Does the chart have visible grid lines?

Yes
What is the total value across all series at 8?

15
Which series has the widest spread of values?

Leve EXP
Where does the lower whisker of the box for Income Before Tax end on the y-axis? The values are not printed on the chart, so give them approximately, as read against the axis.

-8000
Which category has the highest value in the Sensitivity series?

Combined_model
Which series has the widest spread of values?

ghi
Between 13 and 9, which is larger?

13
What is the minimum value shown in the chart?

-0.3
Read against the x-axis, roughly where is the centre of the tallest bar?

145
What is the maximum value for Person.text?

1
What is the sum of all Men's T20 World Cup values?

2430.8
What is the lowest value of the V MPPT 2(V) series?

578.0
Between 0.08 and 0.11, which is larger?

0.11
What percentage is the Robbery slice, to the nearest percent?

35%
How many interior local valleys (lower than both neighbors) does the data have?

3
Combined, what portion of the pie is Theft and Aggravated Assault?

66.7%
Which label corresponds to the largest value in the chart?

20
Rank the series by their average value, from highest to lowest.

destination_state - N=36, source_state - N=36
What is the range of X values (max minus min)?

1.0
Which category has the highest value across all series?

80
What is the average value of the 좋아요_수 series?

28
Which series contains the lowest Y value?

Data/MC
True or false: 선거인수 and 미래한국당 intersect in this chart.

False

________________________________________

* _Task_
Select every line of the material that contains the string "axis". Case counts.

* _Answer space_
Where does the lower whisker of the box for Income Before Tax end on the y-axis? The values are not printed on the chart, so give them approximately, as read against the axis.
Read against the x-axis, roughly where is the centre of the tallest bar?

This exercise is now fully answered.